Gases that are normally distributed and stored as cryogenic liquids, for instance, atmospheric gases such as nitrogen or compressed natural gas, are sometimes required at pressures exceeding working pressures that can practically be obtained in conventional storage tanks. In such cases a reciprocating pump is used to pressurize a liquid stream removed from the storage tank prior to vaporization of the liquid. Typically, the pump remains idle most of the time but can be started several times during each operating day for periods of up to several hours.
When a cryogenic liquid stream is withdrawn from a storage vessel for purposes of pumping the liquid, the liquid will tend to at first vaporize as the piping connecting the storage tank to the pump and the pump itself are cooled to cryogenic temperature. Additionally, heat is also added to the liquid by the pump due to friction within the moving parts of the pump. If the vaporization occurs before or within the pump, it may prevent priming or cause of loss of prime. Heat added to the fluid to be pumped affects pump performance because of the drop in density. Vaporization causes cavitation, loss of pumping efficiency and accelerated pump wear.

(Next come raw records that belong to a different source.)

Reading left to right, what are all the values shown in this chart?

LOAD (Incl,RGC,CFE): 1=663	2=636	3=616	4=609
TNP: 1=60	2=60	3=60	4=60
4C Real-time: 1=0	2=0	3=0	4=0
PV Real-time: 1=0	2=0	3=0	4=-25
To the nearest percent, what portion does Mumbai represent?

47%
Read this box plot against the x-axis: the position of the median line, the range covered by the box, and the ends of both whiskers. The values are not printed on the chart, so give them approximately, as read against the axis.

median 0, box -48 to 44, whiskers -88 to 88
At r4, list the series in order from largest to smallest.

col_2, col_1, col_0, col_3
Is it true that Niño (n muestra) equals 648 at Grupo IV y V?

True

In order to avoid vaporization of the liquid it is known to first subcool the liquid to be pumped. Secondly it is known to provide a supplementary flow in the supply line over and above the pump displacement to clear warm and vaporized liquid that tends to accumulate at the pump inlet regardless of the subcooling available.

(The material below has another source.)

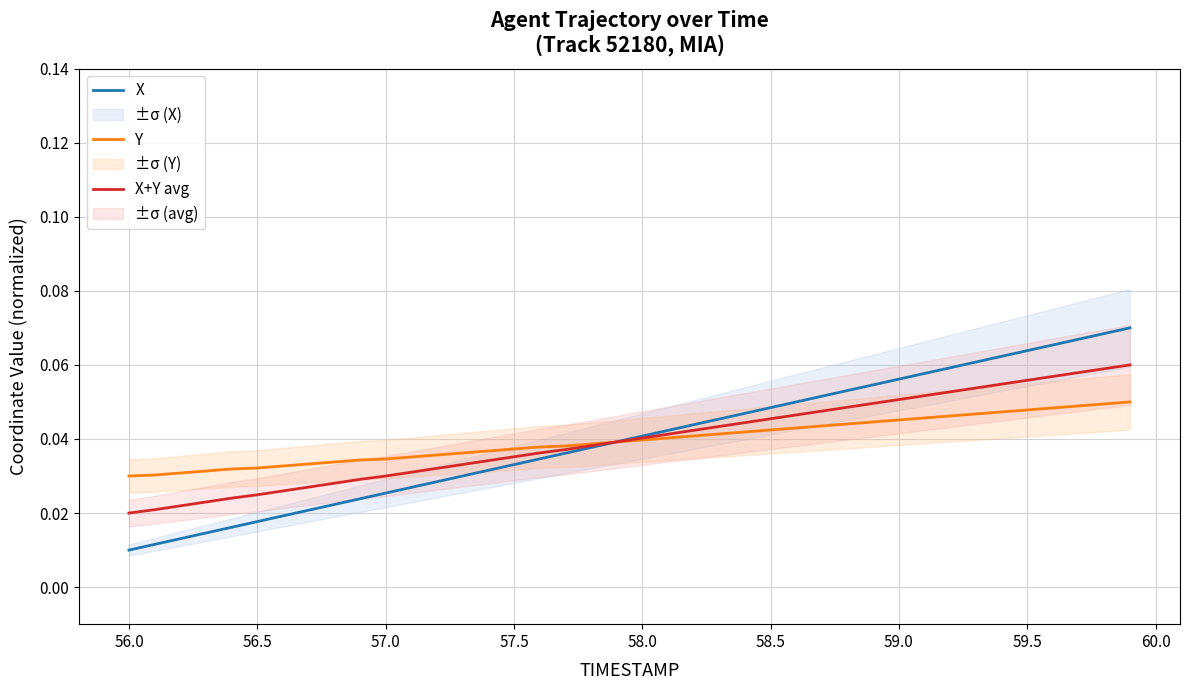

Is the value of Y at 16 greater than the value of X+Y avg at 35?

No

In the prior art, subcooling has been done by increasing the static pressure above the body of liquid in the storage tank. For instance, in U.S. Pat. No. 2,850,882, this is accomplished with an external pressure building circuit in which liquid is vaporized and then returned to the head space of the tank so that the liquid pressure is increased. This approach has the distinct disadvantage that the heat added to the tank in the pressure building process is over time transferred to the liquid phase, raising its temperature. As a result, pressure must be continually raised to maintain subcooling until the pressure limit of the storage tank is reached. At that point the storage tank must be blown down to recool the liquid and the tank repressuized. The loss of product in this process is amplified because the temperature of the storage tank metal must also be cycled. In this patent the supplementary flow is established by connecting the pump sump to the gas phase of the tank. This works well when the tank is nearly full since only a small warming of the return liquid is required to establish the circulation flow. However as the tank level is reduced the circulation flow slows until it is insufficient to keep the pump running properly.

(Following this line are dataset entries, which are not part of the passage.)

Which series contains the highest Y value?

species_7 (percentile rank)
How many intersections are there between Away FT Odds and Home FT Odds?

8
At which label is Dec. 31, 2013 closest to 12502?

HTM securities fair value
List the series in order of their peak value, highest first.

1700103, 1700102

U.S. Pat. No. 5,218,827 takes advantage of the normal stratification that is found in storage tanks. Such stratification results in subcooled liquid at the bottom center of the tank and saturated liquid at peripheral regions of the tank. In order to maintain the stratification, subcooled liquid to be pumped is drawn from the center of the tank and from a lower extension of the tank to maintain pressurization of the liquid. Warmed and vaporized liquid is returned from a sump associated with the pump to the periphery of the tank. In this manner stratification is maintained while also maintaining a circulation of liquid to maintain the delivery line from the tank to the pump and the pump itself in a sufficiently cool condition to prevent vaporization of the liquid. This approach represents an improvement over the prior art because the circulation flow is independent of liquid level. The limitation of this invention is that the amount of subcooling established minimal compared to the requirement of the pump.
Another possibility is to subcool the liquid in a known subcooling unit such as disclosed in U.S. Pat. No. 4,716,738. In this patent, liquid to be distributed to use points is split into two streams. It is to be noted that the use points are not pumps. One stream is vented at atmospheric pressure within a phase separator. The venting causes a cool liquid fraction to collect within the phase separator. At the same time, the other of the two streams flows through a coiled heat exchanger submerged within the liquid fraction. The liquid flowing within the heat exchange coil transfers heat to the cooler liquid fraction within the phase separator thereby to subcool the liquid. The resultant subcooled liquid can be dispensed to a variety of use points. The problem with using such a device in connection with a pump is that when the liquid level is at a sufficient height, flow to the vent is cut off. As a result, any inevitable vapor formation or warm liquid at the inlet of the pump will tend to accumulate and thereby cause a decrease in pumping efficiency.
As will be discussed, the present invention provides a method of pumping a liquid from a storage tank and a system for pumping such a liquid in which the liquid can be subcooled to any required level at or near the pump inlet by a subcooling unit that is specifically designed to provide a supplementary flow of liquid to clear any vapor or warm liquid that accumulates near the pump inlet.